Del pote de tapa colorada extrajo un puñado abundante de crema y lo esparció por sus piernas con masajes suaves. Pensó otra vez en Ezequiel: qué lindo tipo, ese pelo, esos brazos, esa mirada inteligente. Con la cabeza hacia abajo y los ojos cerrados decidió que al día siguiente le mandaría un mensaje. Tendría que ser ocurrente, casual. “Están todos venidos”, le había dicho su hija de dieciocho años cuando ella le comentó que el hombre que le gustaba había dejado de escribirle. La expresión la había hecho reír: hombres con síndrome premenstrual, ciclotímicos, convertidos en presas delicadas. El futuro de su hija la abrumó; todo lo que le faltaba vivir.

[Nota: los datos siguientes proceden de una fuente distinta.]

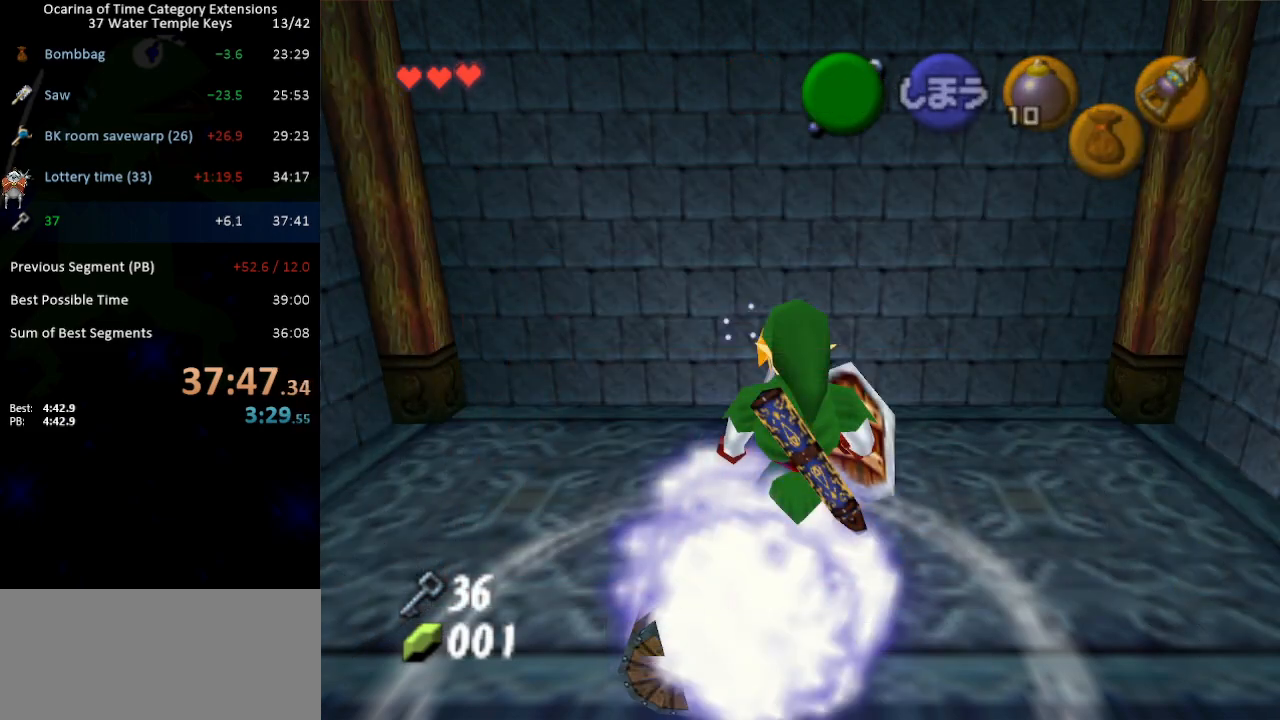
{"buttons": [], "left_stick": "center", "right_stick": "center", "events": [[50, "A", "down"], [117, "A", "up"], [367, "START", "down"], [500, "START", "up"]]}
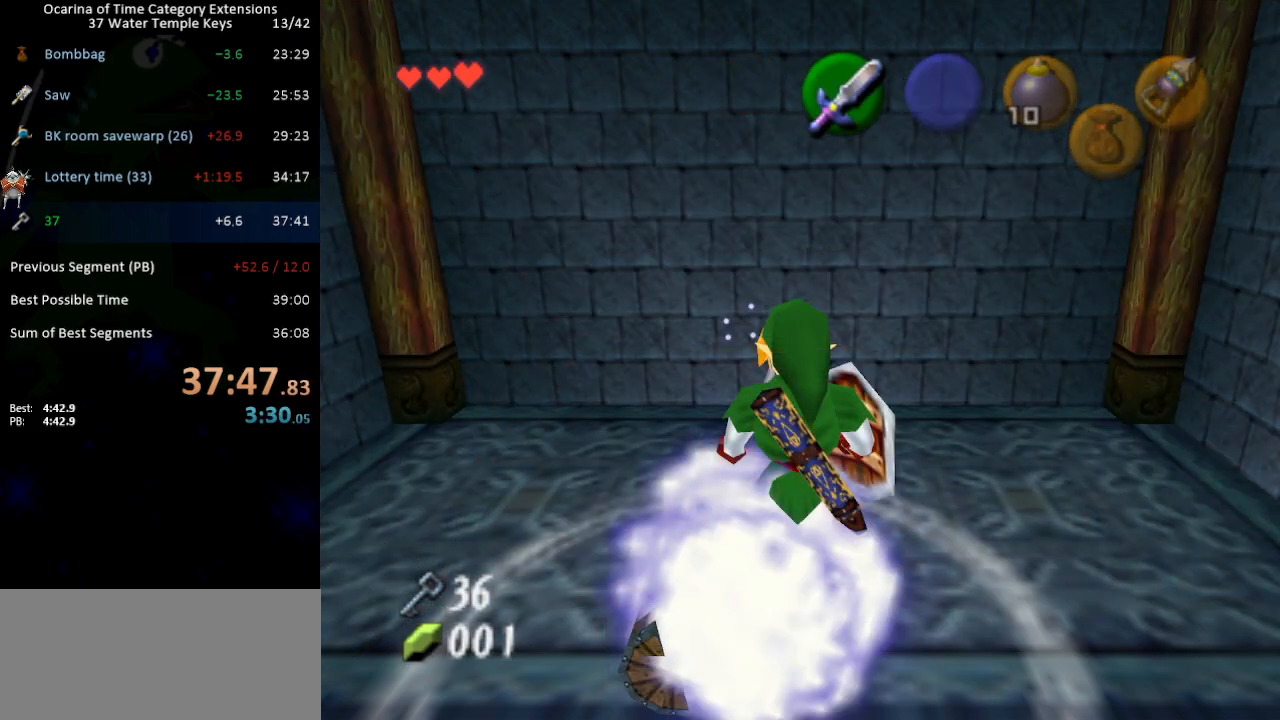
{"buttons": [], "left_stick": "center", "right_stick": "center", "events": []}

Las grandes ilusiones, los no menos grandes desencantos. ¿Y qué sería de ella, Andrea, mientras durara el aprendizaje? Pensó en la palabra “añosa”, qué fea era. No había estado segura hasta último momento de querer ser madre, y a los treinta y nueve había sorprendido a todos, incluso a sí misma, con el embarazo. Like a flower waiting to bloom… cantaba Norah Jones, y Andrea recordó el primer beso de su vida, a los trece años, en el banco de una plaza. Martín Gagliardo. Un momento de vértigo que no volvería a repetirse y en el que, curiosamente, no había vuelto a pensar. Su primer encuentro con lo desconocido. Él no abría la boca y ella quería más. Había practicado con el espejo, con el dorso de la mano, tratando de imaginar el contacto con la otra lengua. Qué lejos había quedado su pasado. Tanta agitación, tanto furor. Y toda esa sangre, pensó antes de abrir los ojos y erguirse.